Lily Padz: According to reviews, friends, and blogs, these are the They are silicone flowers that you "stick/suction" to your nipples, they do NOT let the milk out. Although they are so fantastic, I chose to wait on purchasing these for the price ($30 a pair I think). After reading up on them, I would not use them until you are 5/6 weeks post baby. Let your milk do its thing, let your boobs figure their job out. Think logically here, if you force the milk to stay in, but your boobs keep wanting to produce, what will happen? *Engorgement, full boobs, stretched boobs There is the logic as well that it will make your boobs realize you don't need the milk. This is true, IF you do NOT pump out the excess in each breast after you feed. Your boobs WILL continue to fill, a baby will not be able to eat that much (I just waited it out and my boobs figured it out). If you keep pumping it out, it will keep coming in. Does that make sense? I will probably start using these soon, they rock.

Towel/blanket/burp cloth:
I use this NOW in bed because the milk doesn't flow as much and I don't want to wear stuff on my boobs all night. (They don't leak as badly- literally as of week 5, which was yesterday) I roll one up, throw it on, and it works okay. It does drip down sometimes onto my underpants that I sleep in, but it's okay. I sleep on a towel anyhow.

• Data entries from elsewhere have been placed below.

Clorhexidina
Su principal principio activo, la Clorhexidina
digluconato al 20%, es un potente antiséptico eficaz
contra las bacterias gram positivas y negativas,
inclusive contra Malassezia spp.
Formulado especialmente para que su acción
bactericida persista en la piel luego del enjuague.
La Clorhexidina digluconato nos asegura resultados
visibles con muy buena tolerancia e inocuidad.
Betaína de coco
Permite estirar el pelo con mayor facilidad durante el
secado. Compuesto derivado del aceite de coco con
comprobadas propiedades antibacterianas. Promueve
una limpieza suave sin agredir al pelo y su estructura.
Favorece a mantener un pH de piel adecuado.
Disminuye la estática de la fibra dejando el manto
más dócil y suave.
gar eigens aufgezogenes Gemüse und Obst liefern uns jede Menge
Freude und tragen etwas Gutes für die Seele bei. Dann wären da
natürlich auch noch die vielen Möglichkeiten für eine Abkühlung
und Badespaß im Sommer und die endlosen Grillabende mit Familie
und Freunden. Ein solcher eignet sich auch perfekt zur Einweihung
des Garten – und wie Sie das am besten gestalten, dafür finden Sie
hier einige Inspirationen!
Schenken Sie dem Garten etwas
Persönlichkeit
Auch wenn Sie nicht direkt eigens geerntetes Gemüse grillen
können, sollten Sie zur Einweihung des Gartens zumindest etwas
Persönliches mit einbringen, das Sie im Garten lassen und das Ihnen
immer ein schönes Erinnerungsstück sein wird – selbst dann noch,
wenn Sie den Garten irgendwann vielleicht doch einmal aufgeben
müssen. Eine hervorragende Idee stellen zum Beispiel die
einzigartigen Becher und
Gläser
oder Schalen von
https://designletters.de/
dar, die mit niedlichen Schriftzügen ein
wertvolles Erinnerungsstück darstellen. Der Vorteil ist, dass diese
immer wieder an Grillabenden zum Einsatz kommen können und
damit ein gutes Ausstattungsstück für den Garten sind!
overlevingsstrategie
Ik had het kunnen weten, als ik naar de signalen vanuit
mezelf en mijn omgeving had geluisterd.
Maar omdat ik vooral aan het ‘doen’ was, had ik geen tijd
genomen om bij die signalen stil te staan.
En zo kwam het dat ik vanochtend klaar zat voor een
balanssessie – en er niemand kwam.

I LOVED these from the hospital- make sure you get some! I used them for about a week or until they got funky. They are created to soothe sore nipples, they are cool, gel-like and comfy. I wore them out for the first few weeks, it helped to stop the milk from coming a LOT, but it still leaked out a bit. Similar to a Lily Pad, but not as restrictive. I no longer need the soothe :)

Now, I'm into week 5 of motherhood-WOW!!!! And breastfeeding is SO not a big deal. It became much less painful at week 3- yes, stick it out, you can DO IT- it is so worth it. Don't let anyone tell you that you need to supplement unless your baby is not gaining any weight or it is YOUR doctor. And supplementing can mean one bottle a day-really. Any you may be able to find friends who will give you some of their milk instead of needing formula too. I think we need to do more of this, help people who want to breastfeed but are having problems, give them 2 bottles of breast milk a day, why not? (I'm still figuring out how to pump enough so that my kid can still eat! :)

A few things about my own baby:
1- She may feed for 10 minutes, then 5, then 20, then 45.
2- I think she is done because she "bats" at my boob, punches it, squeezes it- my mistake, the kid is trying to get back on!
3- She needs to burp after EVERY feeding.
4- Even if she is still spitting up from the last feeding, she still wants more- we call her Little Piggy. :) Affectionately of course!

This week I have:
1- fed in a public place
2- fed in football hold, with a pillow holding her, I hold her head and LORD is it FABULOUS! This may be a successful way to feed in public- I'm envisioning sitting close to Jon and he will hold the rest of her body, because I love this hold!
3- fed laying down on one side, both boobs- maybe it is because I have knockers, but it works well. It hurts a little, I think this is because she is not as close as she should be maybe?
4- wiped my own milk from my face

Don't be alarmed if:
1- Your baby chokes, we do this a minimum of 2 times a feeding, I just prop her up, hold an arm up, and she's fine!
2- Her face turns really red or she looks at you funny- she is just pooping.
3- You squirt a foot away, WAY TO GO! (And this is why your child is choking- this is stopping somewhat)
4- You feel a warm sensation in your other boob when you feed, this is just letting down a bit.
5- You feel a warm dribble on your stomach, your baby is just letting a little milk drip out, or fell off and you didn't notice- it's okay! :)

If you have questions, I'm no expert, but asked a lot of questions, so you can ask me! :) Yes, I squirt milk all over my baby's face, yes, I SOAK the bed sometimes, but it is so worth it! :) I read "Breastfeeding Made Simple" and received a free copy (it's an $18 book!) by attending a class (free) at Cygnus Lactation Services in Mundelein, IL. First Friday of every month, 7pm I think- check their site, unless something else comes up.